From Paul Krugman's latest New York Times column:
One side of American politics considers the modern welfare state — a private-enterprise economy, but one in which society's winners are taxed to pay for a social safety net — morally superior to the capitalism red in tooth and claw we had before the New Deal. It's only right, this side believes, for the affluent to help the less fortunate.
The other side believes that people have a right to keep what they earn, and that taxing them to support others, no matter how needy, amounts to theft. That's what lies behind the modern right's fondness for violent rhetoric: many activists on the right really do see taxes and regulation as tyrannical impositions on their liberty.
There's no middle ground between these views.
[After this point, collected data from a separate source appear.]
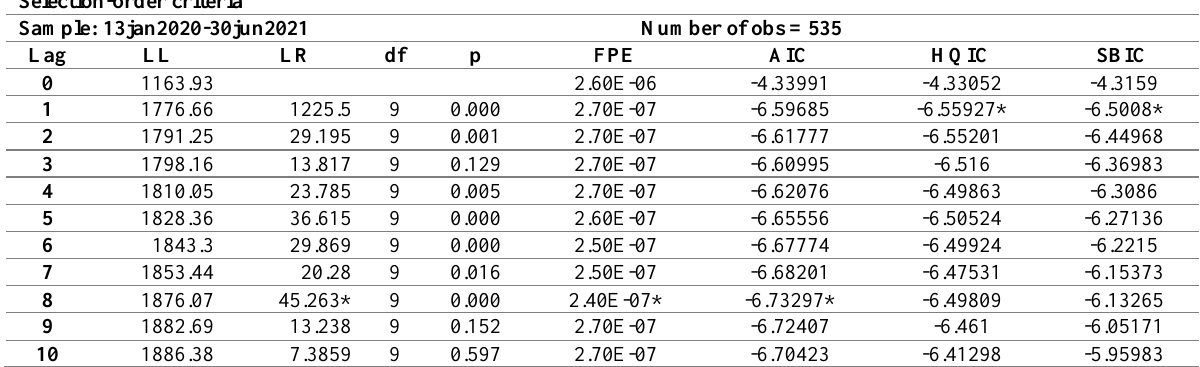
Table 4: Lag order selection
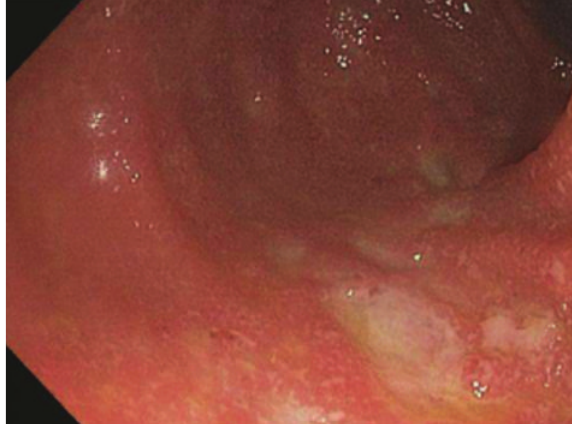
Figure 5: Ulcerated colonic mucosa, as viewed by colonoscopy, in a patient experiencing ipilimumab-related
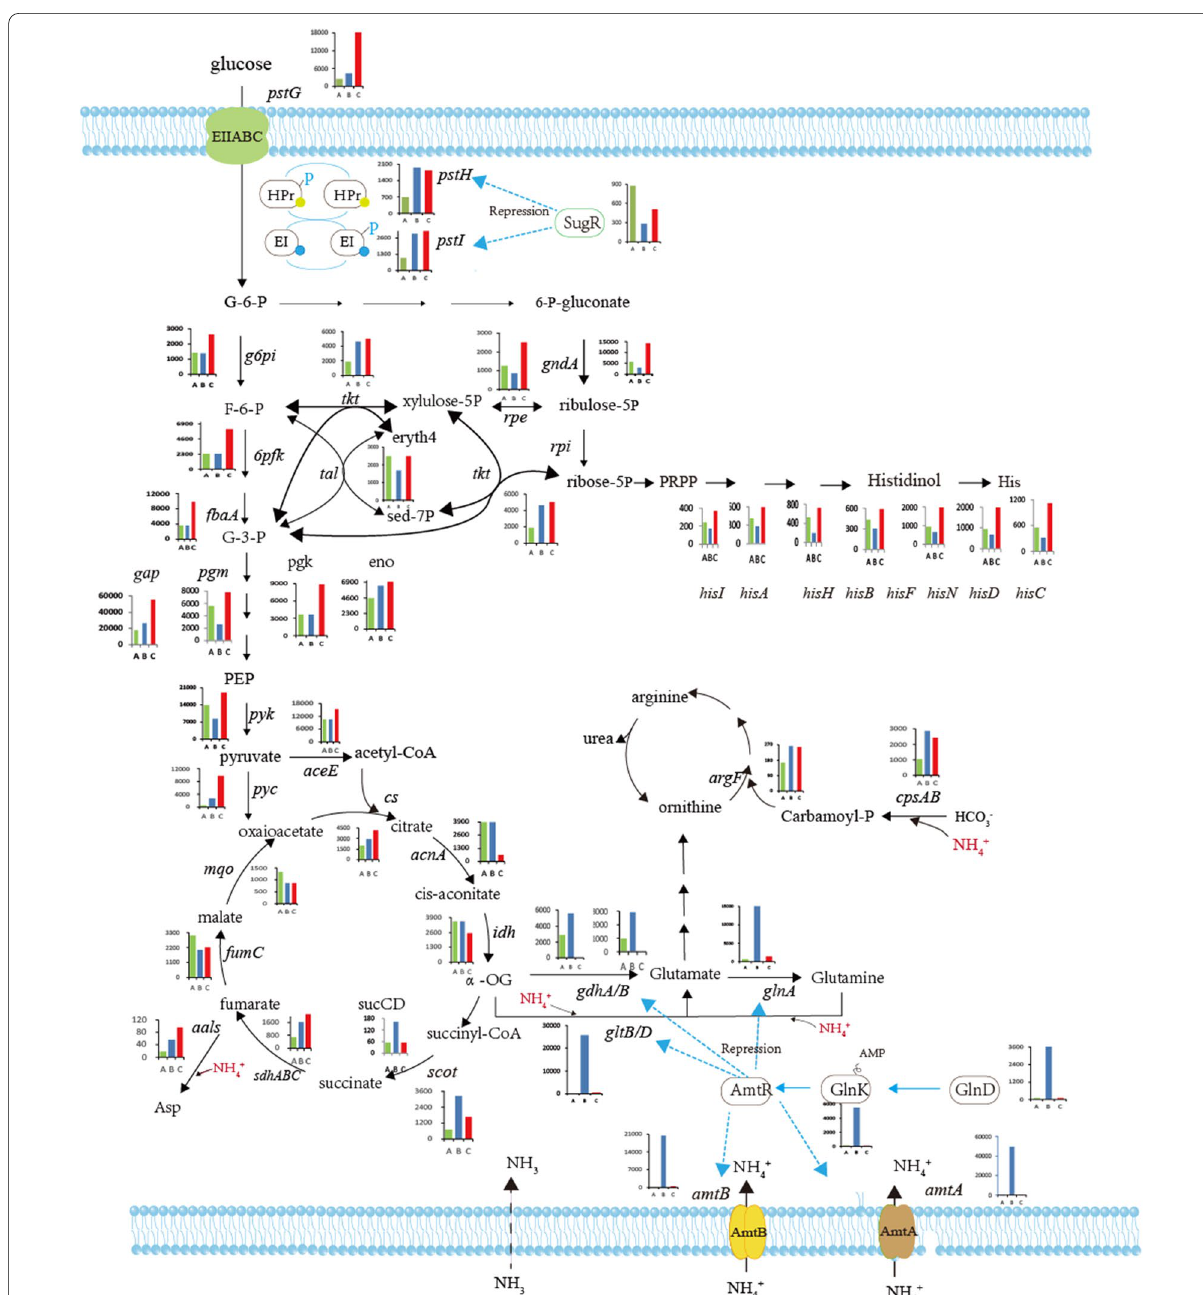
Fig. 4 Changes of expression of genes in different metabolic pathways of strains F1 and F5 grown with ammonium. Reactions of the central metabolism together with several biosynthesis pathways are shown here. Metabolites are abbreviated according to 13CFLUX2 (www. 13Cfl ux. net) and description of all genes has been given in Additional file 1: Table S5. The bar graph represents the FPKM value of the gene, and the numbers indicate the values of the expression levels (FPKM) (please see the Martials & Methods). The A , B , C from left to right are: C.glutamicum F343 (strain F1) with ammonium, C.glutamicum F343 (strain F1) with glutamine, C.glutamicum ∆gdhA∆gdhB (strain F5) with ammonium,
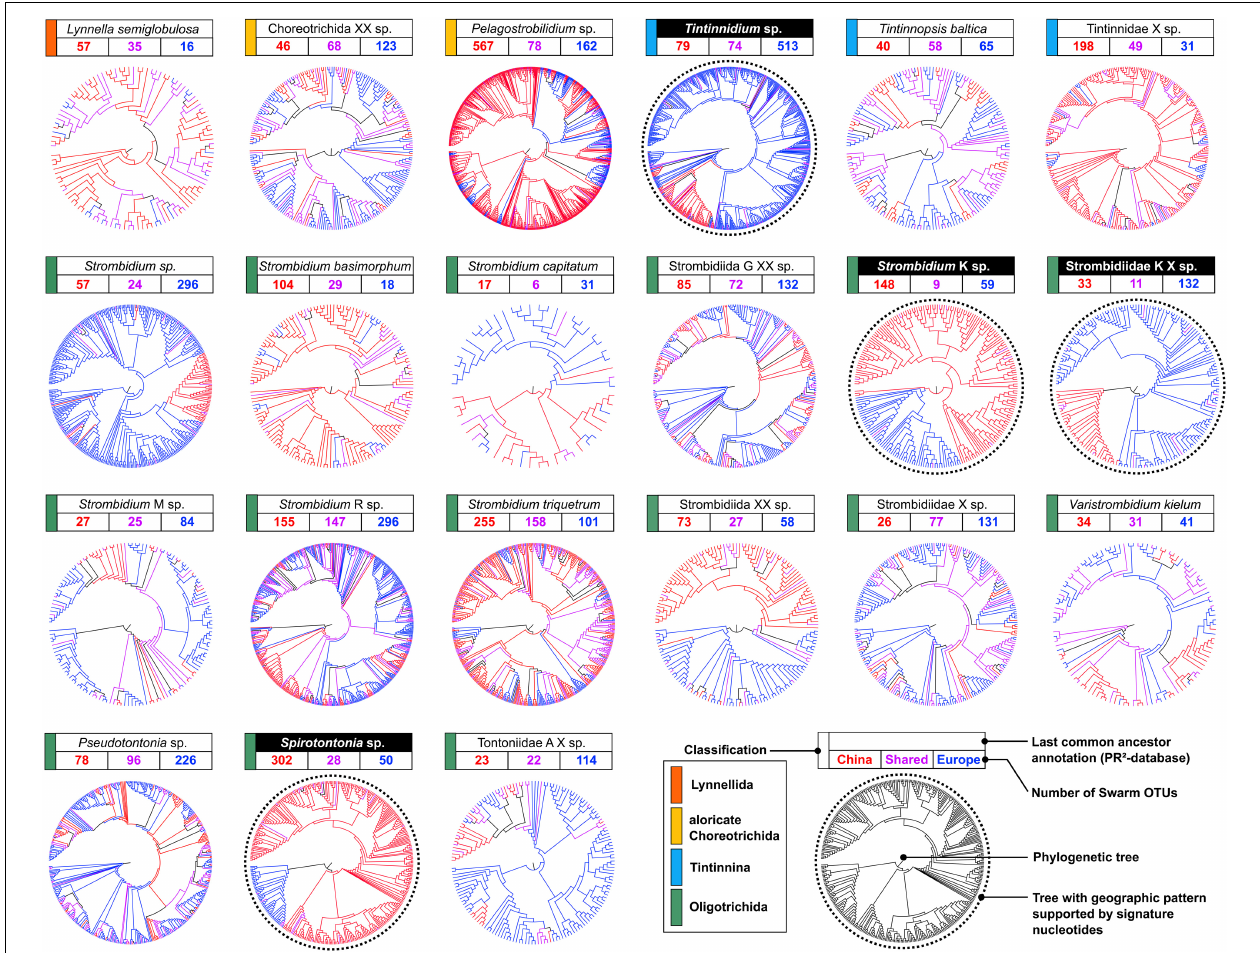
FIGURE 4 | Phylogenetic trees based on the representative sequences of the Swarm OTUs. Only trees that display a distinct geographic pattern supported by signature nucleotides are marked by “taxon” names highlighted in black and dotted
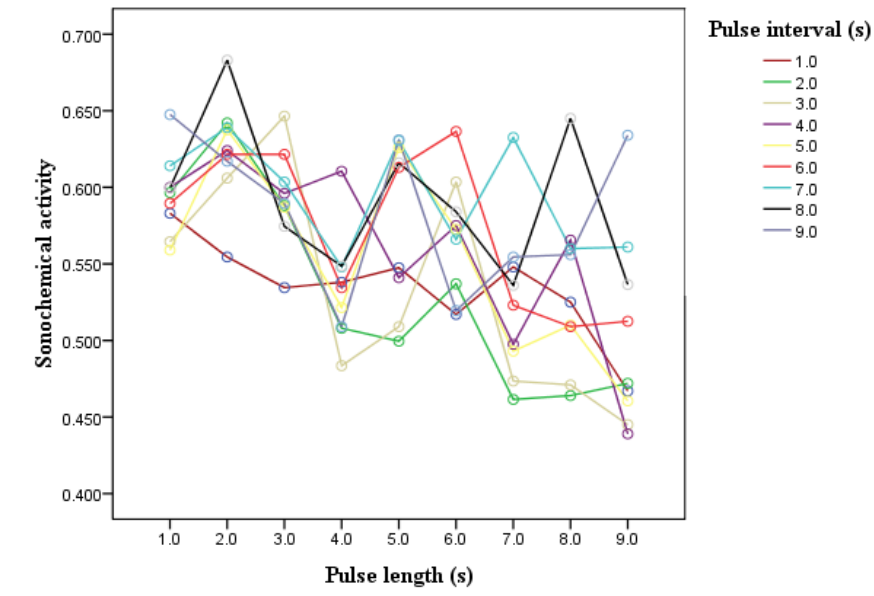
Figure 3. Interaction between pulse length (1–9 s) and pulse interval (1–9 s).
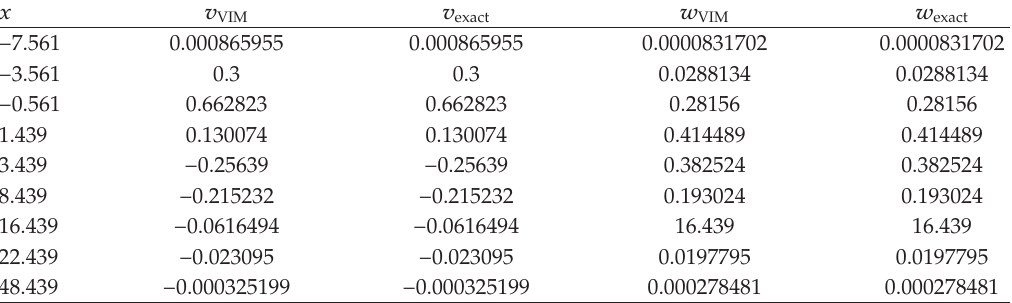
Table 1: Comparison between the exact and approximate (cid:2) VIM (cid:3) solutions for the FN equations at time T (cid:8)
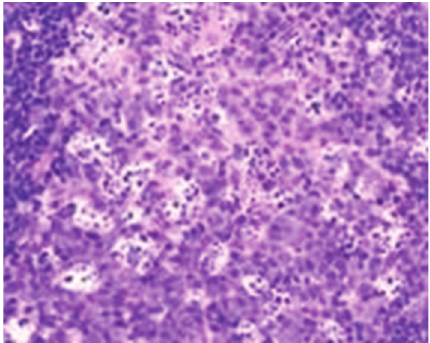
Figure 3: Treated group: 12 hours in SAP rat expansion of lymph sinuses, hyperplasia of sinus cells, and infiltration of small part of some lymphocytes, HE × 200.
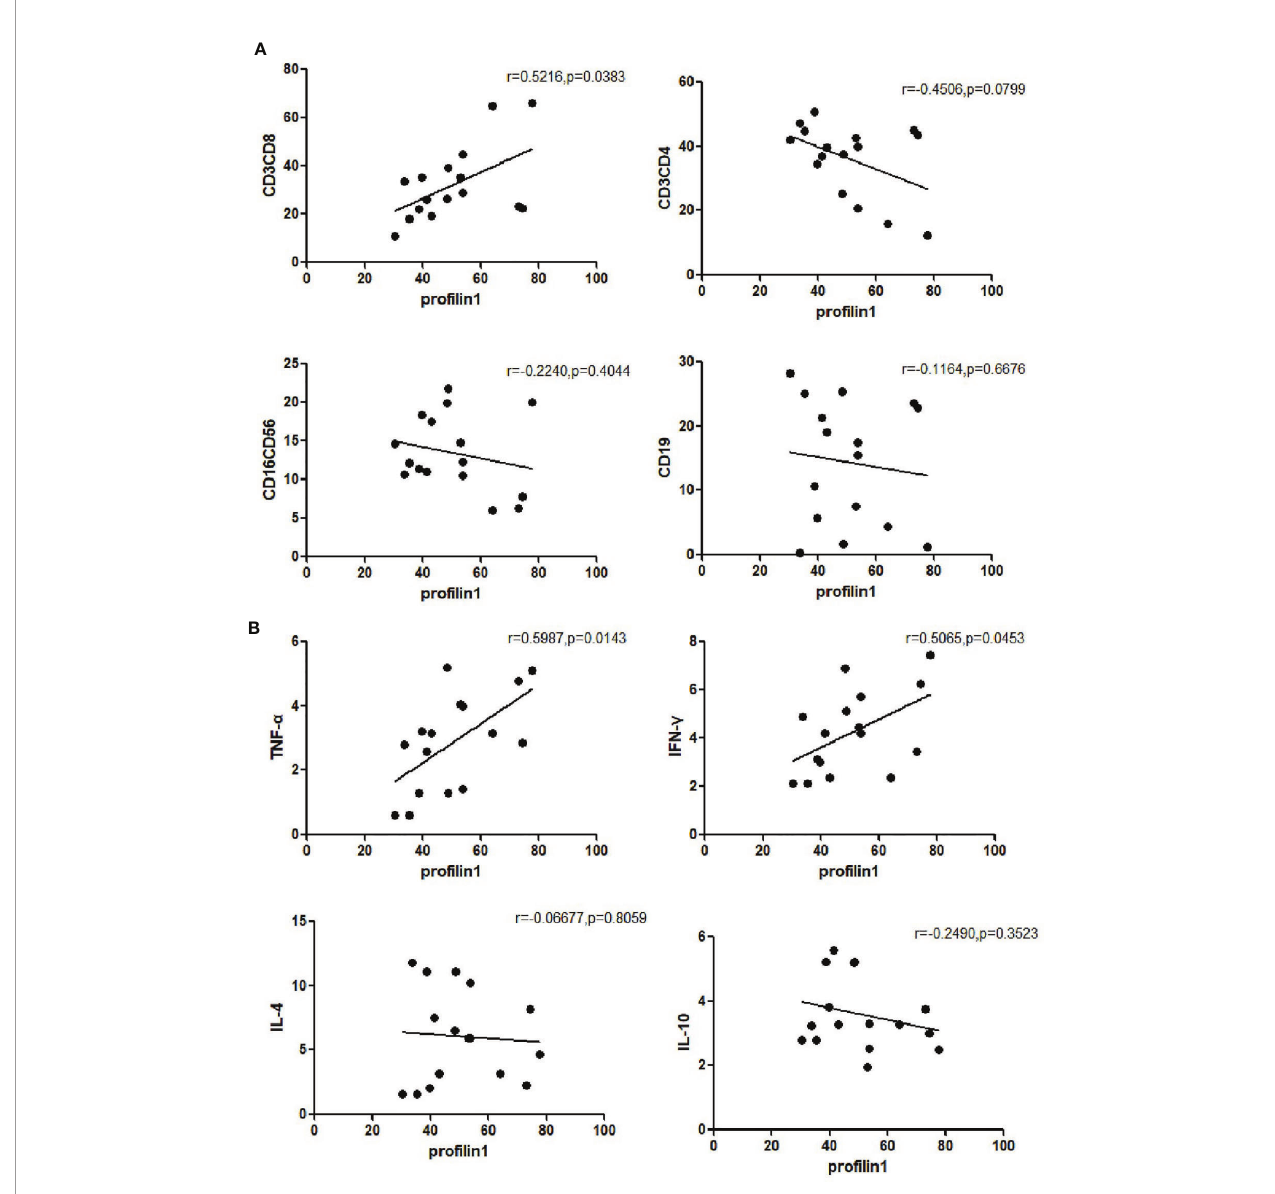
FIGURE 3 | Frequency of pro fi lin 1 was associated closely with the number of immune cells (A) and the concentration of cytokine levels (B) in patients with untreated SAA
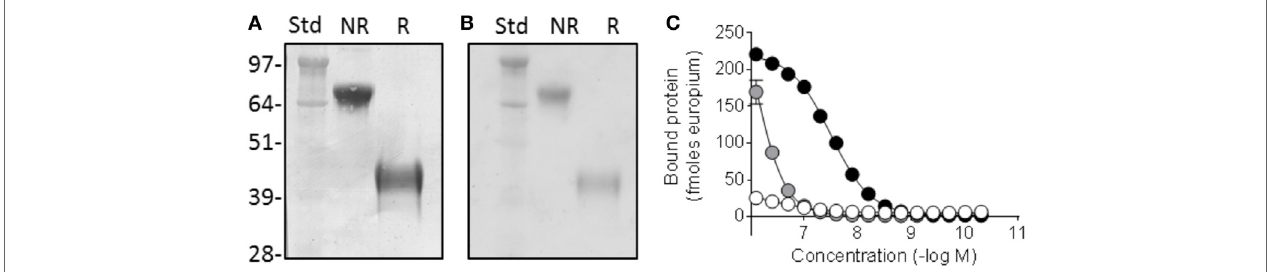
FigUre 1 | Fcp5 is secreted as a glycosylated dimer with heparin-binding activity. (a) Coomassie-stained SDS-PAGE gel showing dimeric construct in the non-reduced (NR) form which is reduced to monomer when reduced (R). (B) Glycosylation of Fcp5 shown by periodic acid Schiff-stained gel. (c) Heparin binding was observed with Fcp5 (black) and peptide p5 (gray) but not Fc2a control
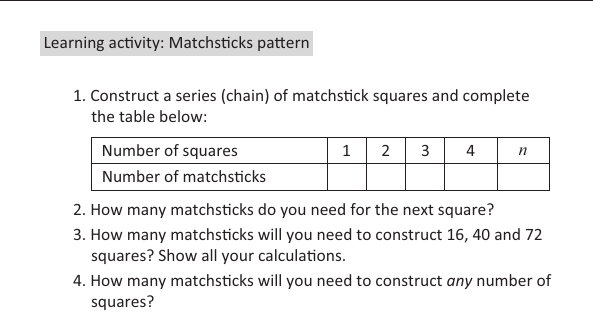
FIGURE 2: Matchsticks pattern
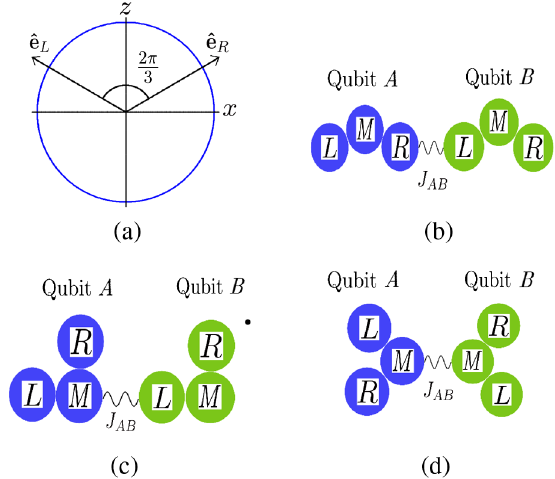
FIG. 1 (color online). (a) Bloch sphere of the exchange-only qubit. ˆ e L and ˆ e R are unit vectors for the left and right rotation axes. They are eigenvectors of the Hamiltonian of Eq. (1) with t ¼ 0 and t ¼ 0 , respectively. (b) R - L geometry: Nearest- L R neighbor capacitive interaction between the right dot of qubit A and the left dot of qubit B . (c) M - L geometry: Coupling be- tween the middle dot of qubit A and the left dot of qubit B . (d) M - M geometry: Coupling between the middle dots of qubits A and B . Blue and green dots represent qubits A and B , respec- tively. J AB is the interqubit coupling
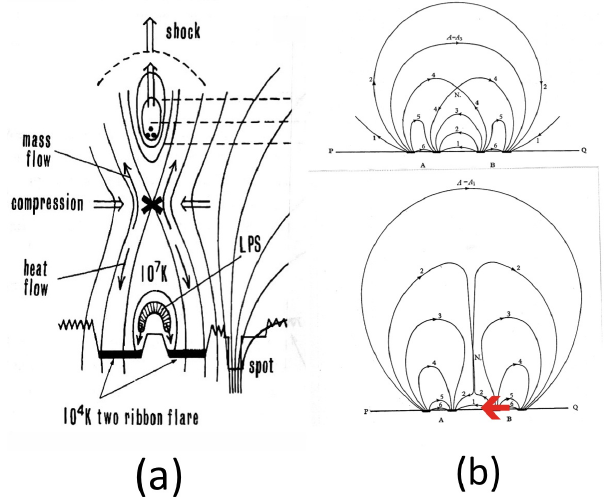
Figure 1. (a) Magnetic reconnection model in the corona above a magnetic arcade (Hirayama, 1974). (b) Two approaching sunspot pairs, forming an antiparallel magnetic field configuration (Sweet, 1958); a red arrow is added to show the motion of a sunspot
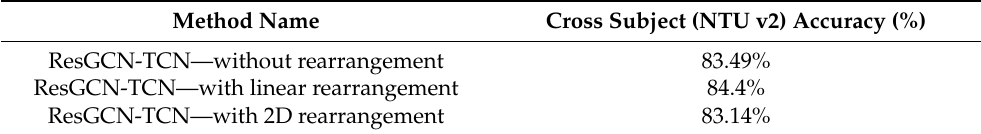
Table 2. Results that show how the rearrangement of the joints influences the performance of the proposed architectural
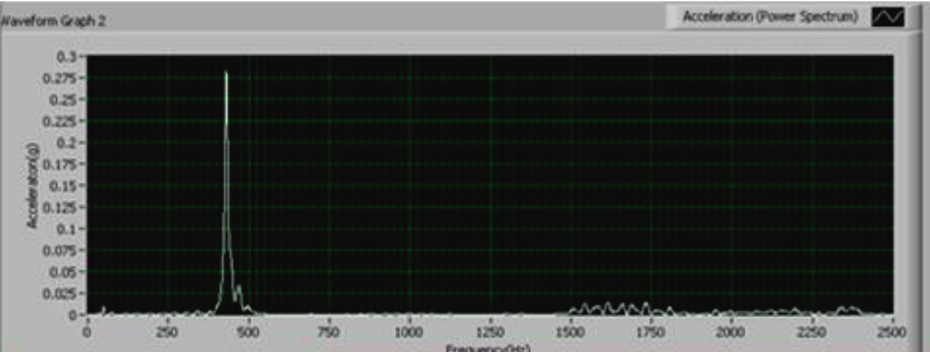
Figure 11: Frequency response of Mg alloy swivel plate under loading condition (4kg). Table 7: Frequency under loading condition for A3 steel (with 4 location points). S.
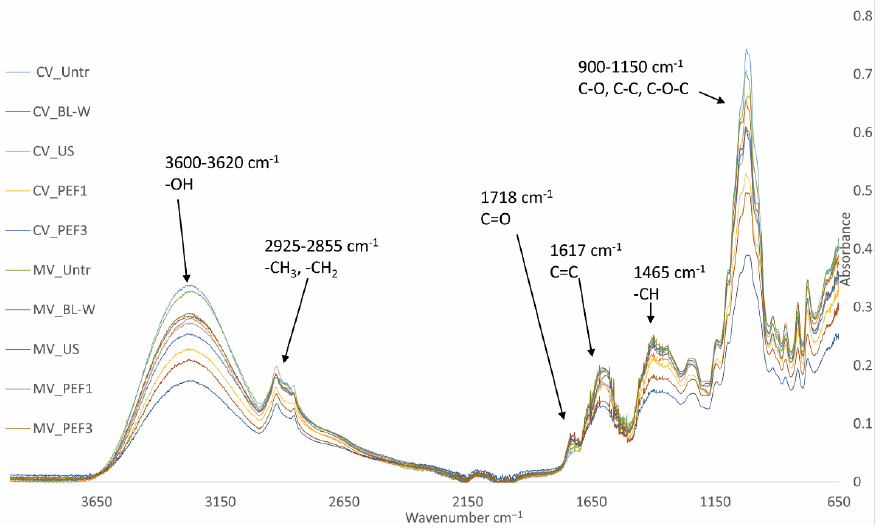
Figure 7. Fourier-transform infrared (FTIR) spectra of convective (CV) and microwave–convective (MV) dried red bell pepper subjected to thermal or non-thermal treatment prior to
I think he's wrong that there's no middle ground here. Plenty of people on what Mr. Krugman calls "the other side" agree that it's right for the affluent to help the less fortunate — they just think it's more effective to do so through private charities than through government. Or they agree that there should be some government social safety net, but think that safety net has gotten so big and expensive that it's created perverse incentives and waste, so they want its size reduced and its operations improved. There are very few on "the other side" who believe, as the straw man Professor Krugman constructs would have it, that all taxes, even taxes for the purpose of redistribution, are theft. The last time the Republicans controlled the White House and the House of Representatives, under George W. Bush, they passed a Medicare prescription drug benefit and a No Child Left Behind expansion of federal aid to poor public schools that were both all about using taxes to support others. And they passed the Sarbanes-Oxley act expanding financial regulation.